The runaway slave community (quilombo) at Palmares in Pernambuco confounded authorities during its long existence (through the seventeenth and into the eighteenth centuries, according to some) and continues to generate controversy among modern-day historians. This revised edition of Freitas’ narrative offers an abundance of data on the political implications of Palmares but contributes little to the debate on whether the quilombo represents an African-inspired, self-sufficient economic unit or is an example of early social revolution in Brazil. On the contrary, Freitas explicitly rejects conceptualizing Palmares as a revolutionary phenomenon on the grounds that the community did not effectively attempt to rupture the slave system itself (p. 197).
Certainly, Freitas’ conclusion contradicts much of recent writing on the Afro-American experience. In today’s historical treatments the maligned runaway slave is frequently recast as freedom fighter: the elevation of Cudjoe from a “sell-out” to one of Jamaica’s national heroes is a case in point. Clearly, Freitas’ work would have benefited by at least a sidelong glance at recent writings on marronage in the Caribbean and the Guiana highlands (for example, Barbara Kopytoff, Richard Price, Sylvia De Groot, Orlando Patterson). While this literature may not have been available to the author, one expected to find references to the familiar analyses of Roger Bastide and R. K. Kent, who have dealt with Palmares conceptually.

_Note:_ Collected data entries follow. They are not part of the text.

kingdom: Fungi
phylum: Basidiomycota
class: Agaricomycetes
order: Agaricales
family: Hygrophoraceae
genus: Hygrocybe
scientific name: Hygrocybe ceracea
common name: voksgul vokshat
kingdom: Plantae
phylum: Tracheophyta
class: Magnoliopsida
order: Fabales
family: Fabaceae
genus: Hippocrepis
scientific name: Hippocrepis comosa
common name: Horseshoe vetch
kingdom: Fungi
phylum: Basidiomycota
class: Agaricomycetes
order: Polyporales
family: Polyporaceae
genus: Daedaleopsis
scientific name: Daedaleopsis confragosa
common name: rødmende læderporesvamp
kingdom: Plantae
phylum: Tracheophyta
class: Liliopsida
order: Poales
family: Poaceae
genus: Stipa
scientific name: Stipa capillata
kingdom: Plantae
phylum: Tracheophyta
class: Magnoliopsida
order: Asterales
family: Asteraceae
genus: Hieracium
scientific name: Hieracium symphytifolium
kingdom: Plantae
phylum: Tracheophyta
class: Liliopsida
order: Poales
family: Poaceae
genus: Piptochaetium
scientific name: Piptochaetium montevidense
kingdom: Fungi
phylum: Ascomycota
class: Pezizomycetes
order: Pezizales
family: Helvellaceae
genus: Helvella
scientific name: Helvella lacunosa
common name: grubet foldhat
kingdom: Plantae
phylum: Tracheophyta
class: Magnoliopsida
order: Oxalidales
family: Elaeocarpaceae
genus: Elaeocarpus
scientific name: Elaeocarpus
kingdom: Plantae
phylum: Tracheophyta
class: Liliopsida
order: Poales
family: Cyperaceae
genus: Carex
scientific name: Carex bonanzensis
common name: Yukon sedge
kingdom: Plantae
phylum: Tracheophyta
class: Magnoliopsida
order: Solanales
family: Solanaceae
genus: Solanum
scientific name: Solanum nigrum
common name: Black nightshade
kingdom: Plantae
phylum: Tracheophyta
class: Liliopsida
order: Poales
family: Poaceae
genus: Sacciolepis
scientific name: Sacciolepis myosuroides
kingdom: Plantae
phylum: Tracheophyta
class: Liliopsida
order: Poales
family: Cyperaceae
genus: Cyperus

Even more frustrating are the alphabetization of the bibliography by first name and the lack of textual citations or notes to indicate the source of his data (although archival sources, including those consulted in a 1974 Portuguese trip, are listed at the end).
One is tempted to view all literature emanating out of Brazil on the Afro-Brazilian experience as a possible metaphor for discussing contemporary social relations in that nation. That this is a second edition in this decade testifies to the intellectual thirst for treatment of such issues. However, Freitas’ work tantalizes rather than reveals. It remains a one-dimensional narrative and adds little to our total knowledge of the community’s raison d’être.